Since 1912, hundreds of bowls of homemade savory rice cake (碗粿) have overloaded the offering table of the Chen family home in Changhua County’s Tianwei Township (田尾) to venerate the art of making the perfect savory rice cake, a tradition passed down through 29 generations.
Family patriarch Chen Jung (陳茸) and matriarch Tsan Ju-fu (詹如福) began selling the rice cakes in Changhua in 1850. Seven years later, they bought land in Tianwei and built their first house, which later became the Chen family’s ancestral temple, family members said.
Chen and Tsan led a frugal life to keep the rice cake business afloat and their family thriving. They acquired land totaling more than 10 hectares with 19 wooden houses built for their descendents, the Chen family said.
Photo: Chen Kuan-yu, Taipei Times
Sunday was the 104th anniversary of the Chen family’s “savory rice cake festival.”
An annual family reunion, it is a time when family members return to Changhua to pay tribute to their ancestors, the Chen family said.
Their offerings do not constitute any regular sumptuous banquet, but a wide array of savory rice cakes that come in different sizes and flavors, handmade by each member of the family, although one ingredient has remained unchanged — gratitude for their ancestors, the Chens said.
The Chens create the kind of savory rice cake endemic to central Taiwan, made of steamed ground rice topped with fried mushrooms, shrimps, dried shallots and pork slices, and dressed with creamy soy sauce.
The Chens said that more than half of the people who sold savory rice cakes in Changhua in the early days were their relatives.
Chen Wei-jen (陳韋任), a 22nd generation descendent, said that the savory rice cake industry has been declining, with only one branch of the extended family still selling the delicacy in the county’s Tianjhong Township (田中).
The family has branched out beyond the county, but each year’s festival brings the family back together, competing to make the perfect savory rice cake and serving up one bowl of culinary delight after another on offering tables, in a celebration more boisterous than that of the Lunar New Year, Chen Wei-jen said.

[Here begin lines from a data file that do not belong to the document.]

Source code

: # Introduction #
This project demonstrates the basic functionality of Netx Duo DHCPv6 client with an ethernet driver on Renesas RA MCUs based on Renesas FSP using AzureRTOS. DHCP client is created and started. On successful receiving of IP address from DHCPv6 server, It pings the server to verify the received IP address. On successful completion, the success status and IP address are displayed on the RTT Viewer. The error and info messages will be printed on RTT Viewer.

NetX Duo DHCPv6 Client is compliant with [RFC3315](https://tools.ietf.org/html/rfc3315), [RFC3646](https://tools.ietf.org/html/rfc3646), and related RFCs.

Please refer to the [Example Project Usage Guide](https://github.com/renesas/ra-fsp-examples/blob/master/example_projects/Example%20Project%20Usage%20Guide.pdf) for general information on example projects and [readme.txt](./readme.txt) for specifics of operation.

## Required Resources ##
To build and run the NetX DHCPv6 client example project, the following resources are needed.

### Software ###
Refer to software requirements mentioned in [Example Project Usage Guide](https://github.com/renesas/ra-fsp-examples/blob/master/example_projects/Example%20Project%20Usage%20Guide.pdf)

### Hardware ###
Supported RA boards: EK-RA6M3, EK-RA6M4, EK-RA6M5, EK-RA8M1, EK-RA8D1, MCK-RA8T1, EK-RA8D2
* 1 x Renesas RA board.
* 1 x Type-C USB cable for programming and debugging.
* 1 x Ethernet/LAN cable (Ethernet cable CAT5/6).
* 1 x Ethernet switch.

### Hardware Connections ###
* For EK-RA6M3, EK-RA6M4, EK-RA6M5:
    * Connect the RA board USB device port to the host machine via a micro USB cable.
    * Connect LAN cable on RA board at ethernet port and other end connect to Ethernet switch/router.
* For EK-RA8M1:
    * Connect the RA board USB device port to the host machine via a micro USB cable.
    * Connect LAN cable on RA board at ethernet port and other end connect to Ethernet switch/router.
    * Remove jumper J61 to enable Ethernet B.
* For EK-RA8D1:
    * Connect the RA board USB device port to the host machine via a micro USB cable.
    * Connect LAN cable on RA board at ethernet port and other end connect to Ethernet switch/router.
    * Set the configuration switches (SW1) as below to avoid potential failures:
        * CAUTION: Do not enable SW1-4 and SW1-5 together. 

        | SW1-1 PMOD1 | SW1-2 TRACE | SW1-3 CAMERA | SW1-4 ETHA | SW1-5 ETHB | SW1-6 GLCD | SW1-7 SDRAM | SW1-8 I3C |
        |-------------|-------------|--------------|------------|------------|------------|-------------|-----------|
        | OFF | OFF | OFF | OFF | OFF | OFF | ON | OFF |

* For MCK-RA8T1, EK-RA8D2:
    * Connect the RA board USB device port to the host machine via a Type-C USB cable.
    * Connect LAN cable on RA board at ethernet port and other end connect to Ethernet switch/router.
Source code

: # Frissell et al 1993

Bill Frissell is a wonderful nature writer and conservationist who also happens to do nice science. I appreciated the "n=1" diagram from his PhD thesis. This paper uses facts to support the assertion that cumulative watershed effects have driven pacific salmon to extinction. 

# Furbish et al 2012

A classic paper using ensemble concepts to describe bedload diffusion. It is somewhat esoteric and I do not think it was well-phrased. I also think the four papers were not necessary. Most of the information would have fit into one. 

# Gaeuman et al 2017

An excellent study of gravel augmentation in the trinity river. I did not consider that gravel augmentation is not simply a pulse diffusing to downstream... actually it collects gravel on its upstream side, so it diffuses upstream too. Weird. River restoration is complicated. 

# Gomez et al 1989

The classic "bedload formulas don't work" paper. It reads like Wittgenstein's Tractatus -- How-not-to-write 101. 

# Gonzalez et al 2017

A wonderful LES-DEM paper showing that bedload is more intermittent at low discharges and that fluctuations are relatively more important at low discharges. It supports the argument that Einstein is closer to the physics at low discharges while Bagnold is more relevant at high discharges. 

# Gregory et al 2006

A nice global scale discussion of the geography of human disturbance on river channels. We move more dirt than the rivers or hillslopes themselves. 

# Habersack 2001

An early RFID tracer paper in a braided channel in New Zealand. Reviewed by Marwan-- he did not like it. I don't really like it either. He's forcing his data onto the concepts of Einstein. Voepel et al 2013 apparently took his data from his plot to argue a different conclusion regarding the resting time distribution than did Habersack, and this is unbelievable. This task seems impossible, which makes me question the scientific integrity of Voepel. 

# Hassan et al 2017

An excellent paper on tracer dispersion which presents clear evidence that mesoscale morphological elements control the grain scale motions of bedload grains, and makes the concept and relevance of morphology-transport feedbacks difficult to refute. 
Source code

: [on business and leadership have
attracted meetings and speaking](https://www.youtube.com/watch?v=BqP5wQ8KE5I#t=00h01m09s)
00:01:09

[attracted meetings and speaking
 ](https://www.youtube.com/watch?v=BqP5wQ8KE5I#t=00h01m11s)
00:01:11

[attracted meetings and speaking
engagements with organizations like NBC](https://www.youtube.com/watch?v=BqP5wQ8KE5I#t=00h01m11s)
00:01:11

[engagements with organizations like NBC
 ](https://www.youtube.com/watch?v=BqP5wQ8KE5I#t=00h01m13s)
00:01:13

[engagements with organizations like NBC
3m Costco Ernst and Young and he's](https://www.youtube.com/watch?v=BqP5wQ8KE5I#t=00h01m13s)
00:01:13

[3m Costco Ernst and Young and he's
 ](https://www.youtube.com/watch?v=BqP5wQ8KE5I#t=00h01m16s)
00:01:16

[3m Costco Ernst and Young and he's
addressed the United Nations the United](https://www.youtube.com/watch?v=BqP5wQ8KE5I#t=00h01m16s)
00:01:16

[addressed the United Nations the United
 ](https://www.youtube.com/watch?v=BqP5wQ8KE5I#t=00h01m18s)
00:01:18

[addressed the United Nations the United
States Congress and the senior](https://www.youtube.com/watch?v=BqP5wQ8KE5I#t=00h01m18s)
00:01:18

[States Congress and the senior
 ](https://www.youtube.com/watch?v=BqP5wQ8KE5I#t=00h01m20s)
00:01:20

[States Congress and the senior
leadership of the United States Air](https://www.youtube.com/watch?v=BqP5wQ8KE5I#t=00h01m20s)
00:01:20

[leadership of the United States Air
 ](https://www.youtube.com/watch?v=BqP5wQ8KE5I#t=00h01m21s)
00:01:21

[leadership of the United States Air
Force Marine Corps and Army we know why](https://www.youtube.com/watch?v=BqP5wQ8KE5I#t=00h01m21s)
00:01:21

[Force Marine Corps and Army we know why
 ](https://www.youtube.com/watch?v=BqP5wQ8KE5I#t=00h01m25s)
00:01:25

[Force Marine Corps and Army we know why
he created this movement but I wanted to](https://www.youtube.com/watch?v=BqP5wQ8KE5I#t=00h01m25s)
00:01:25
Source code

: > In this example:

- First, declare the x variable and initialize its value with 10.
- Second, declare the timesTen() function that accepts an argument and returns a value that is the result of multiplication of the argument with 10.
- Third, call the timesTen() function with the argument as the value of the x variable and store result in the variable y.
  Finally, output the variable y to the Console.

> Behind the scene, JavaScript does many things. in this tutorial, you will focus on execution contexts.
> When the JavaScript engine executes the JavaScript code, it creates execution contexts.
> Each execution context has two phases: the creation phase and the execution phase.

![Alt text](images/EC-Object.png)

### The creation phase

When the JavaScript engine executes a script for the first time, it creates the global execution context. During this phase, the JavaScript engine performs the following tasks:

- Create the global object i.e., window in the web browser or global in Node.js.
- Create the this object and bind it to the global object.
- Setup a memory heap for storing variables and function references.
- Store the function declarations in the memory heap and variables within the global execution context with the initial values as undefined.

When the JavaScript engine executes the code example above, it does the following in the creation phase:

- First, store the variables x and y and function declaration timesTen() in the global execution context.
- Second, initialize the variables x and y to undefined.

Chen Chia-lien (陳嘉蓮) a 23rd generation descendent and Taichung resident, said family members cook savory rice cake in steaming kitchens to prepare for the festival, which has become an iconic representation of festivity for her.
Taipei resident Chen Chih-yang (陳志揚) said that the rice cake festival was a highly anticipated event when he was a child.
He used to follow his grandmother to the rice-grinding factory where the rice was ground to milk to make the rice cake, he said, adding that the traditional rice cake prepared by his grandmother is the best he has ever had.